Intervention de Éliane Assassi

Réunion du 16 octobre 2010 à 15h15
Réforme des retraites — Article 25

Photo de Éliane AssassiÉliane Assassi :

En dévoyant l'utilisation du dossier médical qui retrace de manière individuelle l'exposition des travailleurs aux facteurs de risques professionnels, qui était jusqu'à présent défini dans la partie réglementaire du code du travail, l’article 25 consacre l'individualisation de la pénibilité.

Au-delà du fait que ce dossier fonctionne mal, selon la Haute Autorité de santé, c’est l’approche que vous avez de la pénibilité qui est ici condamnable, car injuste.

En effet, messieurs les ministres, alors que deux approches de la pénibilité se sont affrontées durant les négociations avec les partenaires sociaux, négociations qui n’ont par ailleurs pas abouti, vous avez repris à votre compte la position portée par le patronat, comme vous l’avez également fait pour la médecine du travail, mais j’y reviendrai.

Ainsi, vous avez opté pour un modèle de réparation individualisée reposant sur un avis médical rendu par une commission ad hoc, contre celui qui était défendu par les organisations syndicales, le modèle de réparation collective et la prise en compte de la pénibilité différée.

Vous vous êtes ainsi vanté de prendre en considération la pénibilité, parlant « d’avancée sociale ». Or, d’une part, la reconnaissance de la pénibilité au travers des taux d’incapacité permanente va tuer dans l’œuf les mécanismes collectifs qui étaient en train de se développer au sein des entreprises et remettre en cause les tableaux de maladies professionnelles ; d’autre part, l’individualisation de la pénibilité constitue une injustice sociale majeure.

Ainsi, en objectivant l’effet de la pénibilité par la reconnaissance d’une incapacité sur la base de preuves, vous en avez considérablement réduit la définition et le champ, de même que vous mélangez ici la pénibilité et l’invalidité !

Il faudra donc que les effets de la pénibilité soient constatables au moment du départ à la retraite, mesurables par un médecin et qu’ils occasionnent un taux d’incapacité. Non seulement vous faites la confusion entre pénibilité et invalidité, mais, surtout, vous omettez manifestement de considérer la pénibilité différée et les disparités de santé sociale.

Vous le savez pourtant, à 35 ans, l’espérance de vie d’un ouvrier est de six ans inférieure à celle d’un cadre, et son espérance de vie sans incapacité est plus courte de dix ans.

Votre projet, messieurs les ministres, est donc injuste, car il fait totalement l’impasse sur l’atteinte à l’espérance de vie en bonne santé du fait des expositions professionnelles passées.

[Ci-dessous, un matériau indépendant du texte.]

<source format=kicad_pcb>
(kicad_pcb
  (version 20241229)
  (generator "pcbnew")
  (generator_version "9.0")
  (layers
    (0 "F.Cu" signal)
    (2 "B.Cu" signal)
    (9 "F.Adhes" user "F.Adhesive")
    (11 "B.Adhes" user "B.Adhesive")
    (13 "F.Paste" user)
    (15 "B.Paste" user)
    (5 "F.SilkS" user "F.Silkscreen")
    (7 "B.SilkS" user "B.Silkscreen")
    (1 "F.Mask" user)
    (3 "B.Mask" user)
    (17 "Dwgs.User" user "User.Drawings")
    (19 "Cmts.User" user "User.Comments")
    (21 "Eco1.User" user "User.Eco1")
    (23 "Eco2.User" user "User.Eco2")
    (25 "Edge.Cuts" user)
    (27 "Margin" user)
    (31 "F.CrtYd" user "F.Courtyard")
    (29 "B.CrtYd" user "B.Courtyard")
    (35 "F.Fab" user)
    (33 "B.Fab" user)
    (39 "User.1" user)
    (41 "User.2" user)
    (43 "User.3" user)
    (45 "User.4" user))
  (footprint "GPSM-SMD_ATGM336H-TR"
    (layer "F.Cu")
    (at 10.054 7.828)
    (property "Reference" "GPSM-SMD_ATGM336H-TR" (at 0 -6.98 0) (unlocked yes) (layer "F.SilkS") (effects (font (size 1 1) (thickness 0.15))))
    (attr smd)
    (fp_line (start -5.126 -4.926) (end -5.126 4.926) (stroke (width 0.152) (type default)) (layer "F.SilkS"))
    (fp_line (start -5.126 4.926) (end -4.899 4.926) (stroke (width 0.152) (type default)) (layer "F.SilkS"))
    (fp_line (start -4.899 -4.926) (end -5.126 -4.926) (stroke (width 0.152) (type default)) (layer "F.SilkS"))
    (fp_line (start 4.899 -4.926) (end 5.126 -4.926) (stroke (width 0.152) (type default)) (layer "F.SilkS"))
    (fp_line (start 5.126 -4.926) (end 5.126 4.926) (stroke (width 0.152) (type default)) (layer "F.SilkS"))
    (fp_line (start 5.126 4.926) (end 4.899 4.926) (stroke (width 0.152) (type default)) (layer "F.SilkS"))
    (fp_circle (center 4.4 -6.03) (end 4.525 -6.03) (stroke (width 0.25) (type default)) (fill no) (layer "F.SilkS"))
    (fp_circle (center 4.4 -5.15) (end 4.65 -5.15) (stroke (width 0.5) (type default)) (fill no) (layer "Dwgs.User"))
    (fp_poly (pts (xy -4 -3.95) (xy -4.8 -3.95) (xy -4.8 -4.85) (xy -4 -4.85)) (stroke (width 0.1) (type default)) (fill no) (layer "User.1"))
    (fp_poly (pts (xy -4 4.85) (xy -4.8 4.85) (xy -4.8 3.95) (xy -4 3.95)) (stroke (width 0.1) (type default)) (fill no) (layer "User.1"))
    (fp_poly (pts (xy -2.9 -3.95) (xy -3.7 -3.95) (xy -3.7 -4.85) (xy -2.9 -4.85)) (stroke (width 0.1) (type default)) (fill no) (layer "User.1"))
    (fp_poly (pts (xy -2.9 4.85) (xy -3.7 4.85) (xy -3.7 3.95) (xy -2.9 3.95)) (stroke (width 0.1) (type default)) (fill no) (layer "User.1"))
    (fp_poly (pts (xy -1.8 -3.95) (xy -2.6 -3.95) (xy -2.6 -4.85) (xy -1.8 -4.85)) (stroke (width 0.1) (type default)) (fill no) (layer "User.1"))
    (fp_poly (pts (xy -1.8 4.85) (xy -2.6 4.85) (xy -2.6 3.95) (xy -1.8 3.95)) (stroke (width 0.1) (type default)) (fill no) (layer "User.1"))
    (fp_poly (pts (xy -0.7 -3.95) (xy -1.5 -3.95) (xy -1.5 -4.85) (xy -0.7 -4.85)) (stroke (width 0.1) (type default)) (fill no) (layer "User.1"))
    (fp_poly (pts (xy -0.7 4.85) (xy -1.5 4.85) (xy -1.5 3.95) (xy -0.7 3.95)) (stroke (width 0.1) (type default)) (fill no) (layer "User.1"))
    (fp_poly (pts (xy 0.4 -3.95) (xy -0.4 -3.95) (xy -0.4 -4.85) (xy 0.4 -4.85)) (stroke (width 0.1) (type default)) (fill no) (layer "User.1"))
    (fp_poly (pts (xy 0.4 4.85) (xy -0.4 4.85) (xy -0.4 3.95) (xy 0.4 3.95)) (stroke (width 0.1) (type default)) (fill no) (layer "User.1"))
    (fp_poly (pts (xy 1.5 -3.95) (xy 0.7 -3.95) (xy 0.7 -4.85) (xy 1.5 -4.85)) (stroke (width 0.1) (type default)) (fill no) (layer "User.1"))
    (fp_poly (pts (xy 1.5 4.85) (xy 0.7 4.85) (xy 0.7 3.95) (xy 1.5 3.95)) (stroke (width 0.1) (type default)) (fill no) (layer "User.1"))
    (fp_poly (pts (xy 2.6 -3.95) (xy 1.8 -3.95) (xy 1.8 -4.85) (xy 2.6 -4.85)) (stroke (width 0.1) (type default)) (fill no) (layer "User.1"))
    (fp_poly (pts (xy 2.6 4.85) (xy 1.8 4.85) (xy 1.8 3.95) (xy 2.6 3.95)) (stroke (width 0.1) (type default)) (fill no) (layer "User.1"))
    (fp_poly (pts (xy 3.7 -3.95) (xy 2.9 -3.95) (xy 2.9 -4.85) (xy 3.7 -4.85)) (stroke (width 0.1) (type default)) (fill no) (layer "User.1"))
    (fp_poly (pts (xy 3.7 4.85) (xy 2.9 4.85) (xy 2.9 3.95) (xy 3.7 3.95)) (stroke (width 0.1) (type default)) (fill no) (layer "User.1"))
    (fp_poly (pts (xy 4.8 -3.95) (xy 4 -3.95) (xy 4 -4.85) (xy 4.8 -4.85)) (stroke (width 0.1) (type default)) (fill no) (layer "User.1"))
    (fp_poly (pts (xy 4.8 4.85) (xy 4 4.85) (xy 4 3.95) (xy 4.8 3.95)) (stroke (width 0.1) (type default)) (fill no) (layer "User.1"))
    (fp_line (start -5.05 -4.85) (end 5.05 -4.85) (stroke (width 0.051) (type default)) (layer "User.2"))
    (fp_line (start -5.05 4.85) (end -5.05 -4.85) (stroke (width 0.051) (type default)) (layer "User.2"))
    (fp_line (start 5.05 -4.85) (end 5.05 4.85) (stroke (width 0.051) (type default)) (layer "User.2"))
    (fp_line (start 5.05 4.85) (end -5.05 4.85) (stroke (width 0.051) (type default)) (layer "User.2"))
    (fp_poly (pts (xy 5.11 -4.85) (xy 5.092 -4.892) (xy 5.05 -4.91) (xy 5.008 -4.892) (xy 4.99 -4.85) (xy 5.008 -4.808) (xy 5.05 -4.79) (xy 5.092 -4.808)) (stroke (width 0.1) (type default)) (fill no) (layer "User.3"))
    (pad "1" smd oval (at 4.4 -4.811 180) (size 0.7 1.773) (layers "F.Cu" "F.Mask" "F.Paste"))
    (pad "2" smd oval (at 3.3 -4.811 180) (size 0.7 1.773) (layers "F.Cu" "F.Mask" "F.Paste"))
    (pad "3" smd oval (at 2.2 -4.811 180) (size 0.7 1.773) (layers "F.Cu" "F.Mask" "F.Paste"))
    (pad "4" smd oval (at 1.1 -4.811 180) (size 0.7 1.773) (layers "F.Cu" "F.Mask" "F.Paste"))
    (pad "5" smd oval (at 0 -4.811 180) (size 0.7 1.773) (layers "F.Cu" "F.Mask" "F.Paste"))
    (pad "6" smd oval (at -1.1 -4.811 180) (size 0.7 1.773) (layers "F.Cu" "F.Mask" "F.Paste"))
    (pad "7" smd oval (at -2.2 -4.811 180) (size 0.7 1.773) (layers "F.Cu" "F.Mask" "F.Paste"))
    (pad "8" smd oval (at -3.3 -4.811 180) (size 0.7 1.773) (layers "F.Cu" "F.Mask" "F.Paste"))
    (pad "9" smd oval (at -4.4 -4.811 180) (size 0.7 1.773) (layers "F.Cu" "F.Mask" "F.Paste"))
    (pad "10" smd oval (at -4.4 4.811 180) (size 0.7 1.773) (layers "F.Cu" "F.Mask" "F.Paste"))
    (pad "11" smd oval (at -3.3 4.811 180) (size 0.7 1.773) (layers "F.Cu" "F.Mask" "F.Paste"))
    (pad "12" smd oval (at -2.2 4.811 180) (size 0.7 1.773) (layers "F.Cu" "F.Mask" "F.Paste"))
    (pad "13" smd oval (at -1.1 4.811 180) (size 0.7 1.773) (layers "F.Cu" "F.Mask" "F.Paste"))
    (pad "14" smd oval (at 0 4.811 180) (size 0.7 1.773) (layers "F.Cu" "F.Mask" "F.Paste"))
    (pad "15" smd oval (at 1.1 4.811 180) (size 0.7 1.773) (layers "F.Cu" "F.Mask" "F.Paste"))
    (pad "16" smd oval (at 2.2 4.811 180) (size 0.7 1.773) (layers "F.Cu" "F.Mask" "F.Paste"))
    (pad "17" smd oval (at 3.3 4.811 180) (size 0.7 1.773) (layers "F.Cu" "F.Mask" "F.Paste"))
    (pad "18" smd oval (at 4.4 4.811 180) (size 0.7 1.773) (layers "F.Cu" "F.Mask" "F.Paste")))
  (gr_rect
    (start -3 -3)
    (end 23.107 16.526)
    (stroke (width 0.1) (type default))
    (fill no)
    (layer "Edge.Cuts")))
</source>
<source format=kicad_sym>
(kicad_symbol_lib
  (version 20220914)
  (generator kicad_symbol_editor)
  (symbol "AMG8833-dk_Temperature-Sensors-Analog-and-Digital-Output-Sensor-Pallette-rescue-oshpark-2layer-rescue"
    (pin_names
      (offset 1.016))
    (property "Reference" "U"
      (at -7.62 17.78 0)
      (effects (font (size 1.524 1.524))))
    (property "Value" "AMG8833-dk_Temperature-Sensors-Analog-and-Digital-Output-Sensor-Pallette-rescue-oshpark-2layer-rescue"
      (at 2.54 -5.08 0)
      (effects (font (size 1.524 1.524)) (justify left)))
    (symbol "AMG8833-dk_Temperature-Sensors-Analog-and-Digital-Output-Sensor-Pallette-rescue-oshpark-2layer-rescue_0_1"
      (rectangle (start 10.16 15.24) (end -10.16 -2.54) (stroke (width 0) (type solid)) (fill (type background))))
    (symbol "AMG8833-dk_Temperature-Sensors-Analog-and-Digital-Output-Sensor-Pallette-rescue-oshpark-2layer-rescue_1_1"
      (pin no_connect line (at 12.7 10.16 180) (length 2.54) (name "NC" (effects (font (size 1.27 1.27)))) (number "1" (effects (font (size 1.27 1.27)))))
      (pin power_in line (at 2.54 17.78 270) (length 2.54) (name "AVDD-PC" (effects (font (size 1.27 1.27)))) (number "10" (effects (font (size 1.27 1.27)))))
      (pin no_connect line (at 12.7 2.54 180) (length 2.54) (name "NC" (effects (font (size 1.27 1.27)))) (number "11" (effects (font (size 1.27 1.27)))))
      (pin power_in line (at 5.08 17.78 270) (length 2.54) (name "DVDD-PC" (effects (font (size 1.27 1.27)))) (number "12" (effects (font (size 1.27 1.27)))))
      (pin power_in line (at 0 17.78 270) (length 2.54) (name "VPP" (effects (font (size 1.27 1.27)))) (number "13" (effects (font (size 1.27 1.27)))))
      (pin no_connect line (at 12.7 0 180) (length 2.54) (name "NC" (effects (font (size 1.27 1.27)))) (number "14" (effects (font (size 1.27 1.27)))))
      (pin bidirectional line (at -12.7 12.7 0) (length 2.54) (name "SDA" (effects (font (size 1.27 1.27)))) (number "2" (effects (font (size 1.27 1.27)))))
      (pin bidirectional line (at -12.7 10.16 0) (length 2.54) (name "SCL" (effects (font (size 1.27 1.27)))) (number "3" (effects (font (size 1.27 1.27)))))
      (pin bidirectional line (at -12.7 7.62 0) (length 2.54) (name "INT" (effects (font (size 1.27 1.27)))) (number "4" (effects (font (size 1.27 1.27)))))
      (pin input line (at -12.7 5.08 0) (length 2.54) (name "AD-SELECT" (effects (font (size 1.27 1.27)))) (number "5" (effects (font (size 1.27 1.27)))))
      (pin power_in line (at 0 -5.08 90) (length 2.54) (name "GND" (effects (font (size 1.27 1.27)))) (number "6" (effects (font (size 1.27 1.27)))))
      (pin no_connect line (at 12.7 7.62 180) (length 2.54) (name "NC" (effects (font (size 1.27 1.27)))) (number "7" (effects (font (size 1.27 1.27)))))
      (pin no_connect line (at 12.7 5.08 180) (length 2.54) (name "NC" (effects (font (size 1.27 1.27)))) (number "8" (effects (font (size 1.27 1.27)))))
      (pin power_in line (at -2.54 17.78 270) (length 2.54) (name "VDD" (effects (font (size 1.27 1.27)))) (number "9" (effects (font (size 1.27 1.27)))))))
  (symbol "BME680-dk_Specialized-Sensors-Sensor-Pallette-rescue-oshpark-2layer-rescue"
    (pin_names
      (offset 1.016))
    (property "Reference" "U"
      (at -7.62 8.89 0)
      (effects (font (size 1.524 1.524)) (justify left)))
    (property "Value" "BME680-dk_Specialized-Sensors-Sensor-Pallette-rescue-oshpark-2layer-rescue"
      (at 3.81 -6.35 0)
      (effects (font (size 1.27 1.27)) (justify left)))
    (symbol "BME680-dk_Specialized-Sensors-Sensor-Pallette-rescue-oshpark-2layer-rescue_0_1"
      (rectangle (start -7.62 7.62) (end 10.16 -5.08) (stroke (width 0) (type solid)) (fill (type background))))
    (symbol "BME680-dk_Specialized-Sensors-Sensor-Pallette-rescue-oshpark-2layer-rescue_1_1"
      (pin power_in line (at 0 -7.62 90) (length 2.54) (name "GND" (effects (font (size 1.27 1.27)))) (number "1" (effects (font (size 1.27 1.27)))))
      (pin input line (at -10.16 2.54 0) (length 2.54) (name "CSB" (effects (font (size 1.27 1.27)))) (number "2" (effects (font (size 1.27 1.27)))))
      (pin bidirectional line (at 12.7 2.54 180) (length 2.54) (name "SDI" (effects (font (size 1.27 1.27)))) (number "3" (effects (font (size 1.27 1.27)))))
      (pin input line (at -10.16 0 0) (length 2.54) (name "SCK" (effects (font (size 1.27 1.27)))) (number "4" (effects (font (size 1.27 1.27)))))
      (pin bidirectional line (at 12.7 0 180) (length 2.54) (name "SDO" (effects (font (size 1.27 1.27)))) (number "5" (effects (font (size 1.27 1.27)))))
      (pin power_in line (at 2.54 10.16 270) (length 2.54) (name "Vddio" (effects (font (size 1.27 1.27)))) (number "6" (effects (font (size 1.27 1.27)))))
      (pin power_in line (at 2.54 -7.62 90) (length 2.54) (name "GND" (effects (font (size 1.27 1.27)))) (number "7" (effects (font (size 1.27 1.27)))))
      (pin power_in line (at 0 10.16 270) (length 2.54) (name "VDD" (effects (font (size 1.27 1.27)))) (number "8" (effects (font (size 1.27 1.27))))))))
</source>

Il est injuste, encore, car il ne prend pas en compte les effets de la pénibilité constatés bien après la mise à la retraite du salarié.

S’agissant de ce dernier point, les dernières négociations interprofessionnelles avaient fixé trois facteurs de pénibilité : les contraintes physiques marquées – port de charges lourdes, postures pénibles, etc. –, pour lesquelles les effets de la pénibilité peuvent être constatés au moment du départ à la retraite ; l’environnement agressif et les rythmes de travail, pour lesquels, en revanche, les stigmates physiologiques et psychologiques, tels que les cancers, ne se manifestent souvent que quelques années après.

Nous vous avons déjà parlé du drame de l’amiante, messieurs les ministres, alors ne laissez pas survenir le drame des produits cancérogènes, mutagènes et reprotoxiques !

Votre projet est injuste, enfin, car, en individualisant la pénibilité, vous excluez deux paramètres très importants de l’environnement du travail, qui, pourtant, contribuent grandement à la pénibilité des conditions de travail : l’organisation du travail et le mode de management des salariés.

D’ailleurs, avec mes collègues membres de la mission d’information sur le mal-être au travail, nous avons pu mesurer combien l’organisation du travail pouvait avoir des effets sur l’état de santé physique et psychologique des travailleurs.

Je le dis donc tranquillement : nier l’enjeu collectif de la pénibilité, c’est aussi nier la responsabilité de l’organisation de travail, c’est donc exonérer de toute responsabilité le patronat !

Afin de garantir à toute personne le droit à prendre une retraite en bonne santé, la question de la pénibilité doit être traitée de manière collective, via les branches et les métiers.

Monsieur le ministre, je vous renvoie à la lecture de John Rawls, célèbre philosophe démocrate américain, dont les travaux sur l’équité pourraient fort bien légitimer une différence de traitement des individus face à la retraite en avantageant les travailleurs dont le travail est reconnu pénible.